(Enregistrements)
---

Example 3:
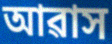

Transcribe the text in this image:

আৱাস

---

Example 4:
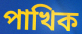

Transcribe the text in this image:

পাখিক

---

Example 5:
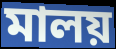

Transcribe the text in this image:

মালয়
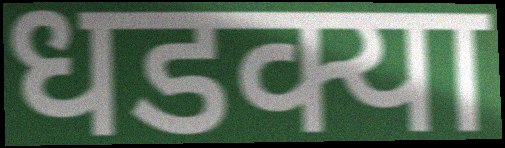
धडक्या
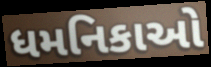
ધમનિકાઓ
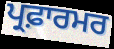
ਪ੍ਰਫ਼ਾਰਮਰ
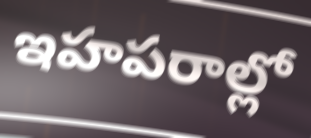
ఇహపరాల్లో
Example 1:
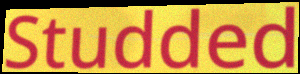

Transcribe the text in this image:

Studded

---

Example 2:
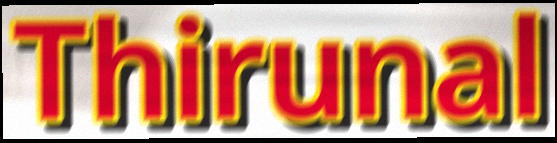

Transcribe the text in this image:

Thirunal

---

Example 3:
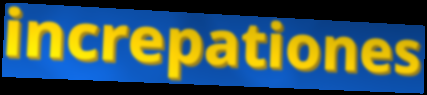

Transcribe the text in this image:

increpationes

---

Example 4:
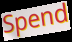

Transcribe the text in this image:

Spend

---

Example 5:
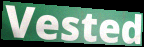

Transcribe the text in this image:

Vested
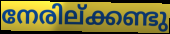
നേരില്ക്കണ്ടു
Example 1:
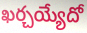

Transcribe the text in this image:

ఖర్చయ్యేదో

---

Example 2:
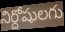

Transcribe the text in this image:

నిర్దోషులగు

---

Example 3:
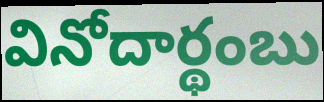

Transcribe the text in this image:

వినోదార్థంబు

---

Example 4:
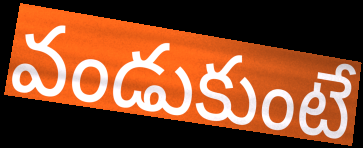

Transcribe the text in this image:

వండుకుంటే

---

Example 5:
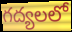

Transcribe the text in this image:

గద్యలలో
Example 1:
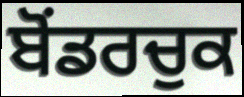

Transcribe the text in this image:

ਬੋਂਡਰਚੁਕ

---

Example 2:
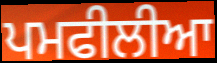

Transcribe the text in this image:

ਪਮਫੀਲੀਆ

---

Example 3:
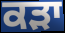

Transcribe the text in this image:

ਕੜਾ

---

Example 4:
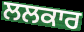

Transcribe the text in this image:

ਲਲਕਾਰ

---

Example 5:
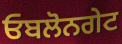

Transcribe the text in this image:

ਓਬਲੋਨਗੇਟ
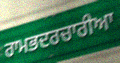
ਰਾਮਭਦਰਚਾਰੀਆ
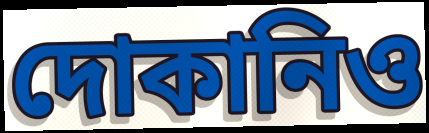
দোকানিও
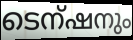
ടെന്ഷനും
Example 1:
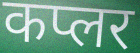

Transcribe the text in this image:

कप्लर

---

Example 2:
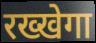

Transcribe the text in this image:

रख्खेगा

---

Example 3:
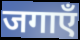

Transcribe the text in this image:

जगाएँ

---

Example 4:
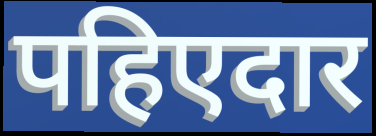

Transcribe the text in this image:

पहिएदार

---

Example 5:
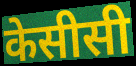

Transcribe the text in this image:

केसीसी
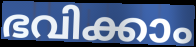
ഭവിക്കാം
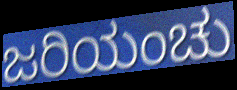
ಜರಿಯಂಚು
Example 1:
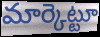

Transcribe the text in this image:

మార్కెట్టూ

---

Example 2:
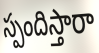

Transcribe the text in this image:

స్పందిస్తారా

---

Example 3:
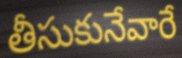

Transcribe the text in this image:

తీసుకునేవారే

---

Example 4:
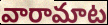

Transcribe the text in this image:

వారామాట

◆ **Exercice proposé**
Convertissez l'ensemble des lignes des items ci-dessus en un tableau Markdown à deux colonnes, « Numéro » pour le rang de chaque ligne et « Ligne de l'item » pour son texte, sans reprendre les lignes vides. Laissez les images hors de la réponse.

◆ **Solution rédigée**
| Numéro | Ligne de l'item |
|---|---|
| 1 | --- |
| 2 | Example 3: |
| 3 | Transcribe the text in this image: |
| 4 | আৱাস |
| 5 | --- |
| 6 | Example 4: |
| 7 | Transcribe the text in this image: |
| 8 | পাখিক |
| 9 | --- |
| 10 | Example 5: |
| 11 | Transcribe the text in this image: |
| 12 | মালয় |
| 13 | धडक्या |
| 14 | ધમનિકાઓ |
| 15 | ਪ੍ਰਫ਼ਾਰਮਰ |
| 16 | ఇహపరాల్లో |
| 17 | Example 1: |
| 18 | Transcribe the text in this image: |
| 19 | Studded |
| 20 | --- |
| 21 | Example 2: |
| 22 | Transcribe the text in this image: |
| 23 | Thirunal |
| 24 | --- |
| 25 | Example 3: |
| 26 | Transcribe the text in this image: |
| 27 | increpationes |
| 28 | --- |
| 29 | Example 4: |
| 30 | Transcribe the text in this image: |
| 31 | Spend |
| 32 | --- |
| 33 | Example 5: |
| 34 | Transcribe the text in this image: |
| 35 | Vested |
| 36 | നേരില്ക്കണ്ടു |
| 37 | Example 1: |
| 38 | Transcribe the text in this image: |
| 39 | ఖర్చయ్యేదో |
| 40 | --- |
| 41 | Example 2: |
| 42 | Transcribe the text in this image: |
| 43 | నిర్దోషులగు |
| 44 | --- |
| 45 | Example 3: |
| 46 | Transcribe the text in this image: |
| 47 | వినోదార్థంబు |
| 48 | --- |
| 49 | Example 4: |
| 50 | Transcribe the text in this image: |
| 51 | వండుకుంటే |
| 52 | --- |
| 53 | Example 5: |
| 54 | Transcribe the text in this image: |
| 55 | గద్యలలో |
| 56 | Example 1: |
| 57 | Transcribe the text in this image: |
| 58 | ਬੋਂਡਰਚੁਕ |
| 59 | --- |
| 60 | Example 2: |
| 61 | Transcribe the text in this image: |
| 62 | ਪਮਫੀਲੀਆ |
| 63 | --- |
| 64 | Example 3: |
| 65 | Transcribe the text in this image: |
| 66 | ਕੜਾ |
| 67 | --- |
| 68 | Example 4: |
| 69 | Transcribe the text in this image: |
| 70 | ਲਲਕਾਰ |
| 71 | --- |
| 72 | Example 5: |
| 73 | Transcribe the text in this image: |
| 74 | ਓਬਲੋਨਗੇਟ |
| 75 | ਰਾਮਭਦਰਚਾਰੀਆ |
| 76 | দোকানিও |
| 77 | ടെന്ഷനും |
| 78 | Example 1: |
| 79 | Transcribe the text in this image: |
| 80 | कप्लर |
| 81 | --- |
| 82 | Example 2: |
| 83 | Transcribe the text in this image: |
| 84 | रख्खेगा |
| 85 | --- |
| 86 | Example 3: |
| 87 | Transcribe the text in this image: |
| 88 | जगाएँ |
| 89 | --- |
| 90 | Example 4: |
| 91 | Transcribe the text in this image: |
| 92 | पहिएदार |
| 93 | --- |
| 94 | Example 5: |
| 95 | Transcribe the text in this image: |
| 96 | केसीसी |
| 97 | ഭവിക്കാം |
| 98 | ಜರಿಯಂಚು |
| 99 | Example 1: |
| 100 | Transcribe the text in this image: |
| 101 | మార్కెట్టూ |
| 102 | --- |
| 103 | Example 2: |
| 104 | Transcribe the text in this image: |
| 105 | స్పందిస్తారా |
| 106 | --- |
| 107 | Example 3: |
| 108 | Transcribe the text in this image: |
| 109 | తీసుకునేవారే |
| 110 | --- |
| 111 | Example 4: |
| 112 | Transcribe the text in this image: |
| 113 | వారామాట |